Want to apply limit and specific order to batches with find_each? Chain where, reorder, and limit like so:

Model.where('created_at > ?', 2.days.ago).reorder('created_at DESC').limit(1000).find_each do |item| # the magic happens here # remember, Rome wasn't built in a day, but this record was fetched in a second end

Note: By default, find_each orders by primary key; reorder overwrites this within the set limit. Nifty, isn't it? But remember, order continuity outside the limit isn't guaranteed.

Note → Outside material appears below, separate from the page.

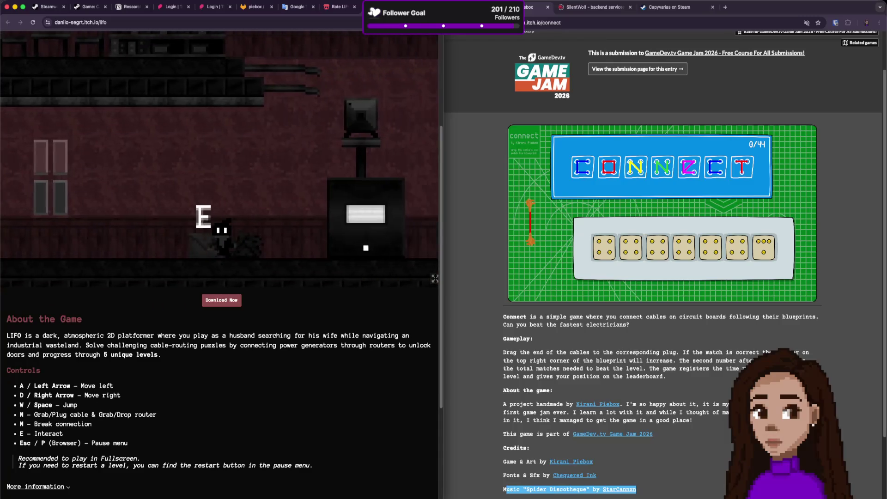
{"action": "key", "text": "e"}
{"action": "key", "text": "e"}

Keys to efficient query, chunking, ordering, and limiting

Write home about Rails 6.1

Rails 6.1 enhanced find_each for descending order. Take advantage of this if you're on Rails 6.1 or higher.

When order matters - DIY batching

For earlier Rails versions, or more complex ordering, craft a custom batching method that leans on plucking ID caches and processes batches in original order. pluck those IDs right out of memory.

Mindful mixins

Beware of ActiveRecord objectives mutating during batch operations. To circumvent this, maintain order in memory.

Dodging duplicates

Sorting on non-unique columns? Keep an eye out for duplicate records. Implement a strategy to dodge duplicates in your custom methods.

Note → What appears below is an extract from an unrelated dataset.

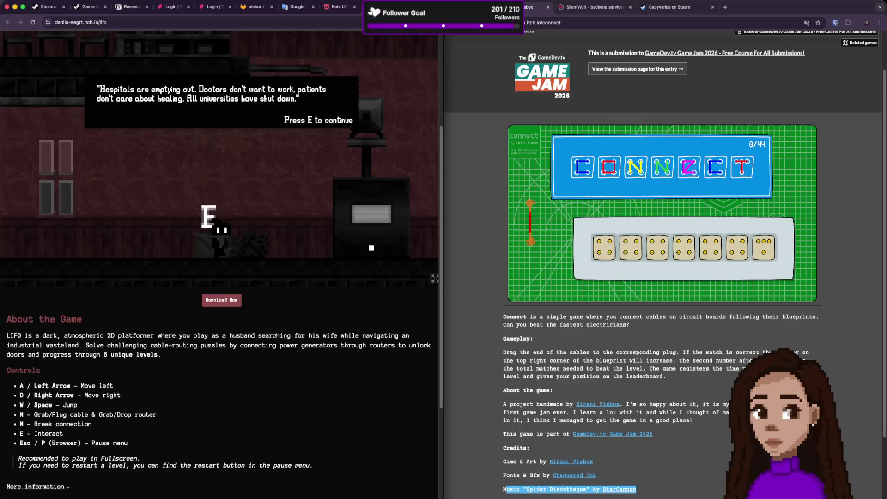
{"action": "key", "text": "e"}
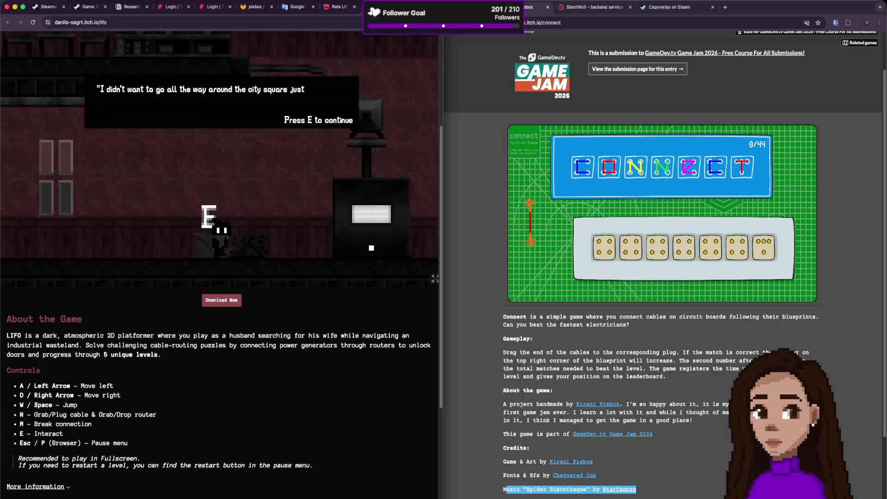
{"action": "key", "text": "e"}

Query: to batch, to order, and to limit

Caching IDs: a speedy solution

For large datasets, prioritize speed by caching IDs and then processing records in batches. This can optimize both memory usage and query efficiency.

FIELD() if you're in the MySQL club

If you're working with MySQL, consider using the FIELD() function to maintain order. Combine this with an ID cache to drive sorting efficiency into high gear.

Plucking away

Use pluck to quickly retrieve specific attributes from the database. This can reduce your memory footprint and give your processing speed a caffeine kick.

When enough is enough

Inside a custom loop, utilize yield to process precise numbers of records. Keep your sorter hat on and ensure the loop makes a swift exit when it hits the limit.

Truth of trade-offs: Efficient Queries vs. Memory Management

Efficient offsetting

Consider using order and offset in a loop. This allows you to maintain control over the record sequence. It's like having your own personal record conveyor belt.

Memory trade-offs: the cost of caching

Caching all IDs may speed things up, but it'll cost you in memory usage. Weigh the trade-offs before adopting this approach.

Large datasets? Divide and conquer

When processing large amounts of data, divide your query into manageable chunks for processing. Keep your eye on sort order whilst being efficient with memory.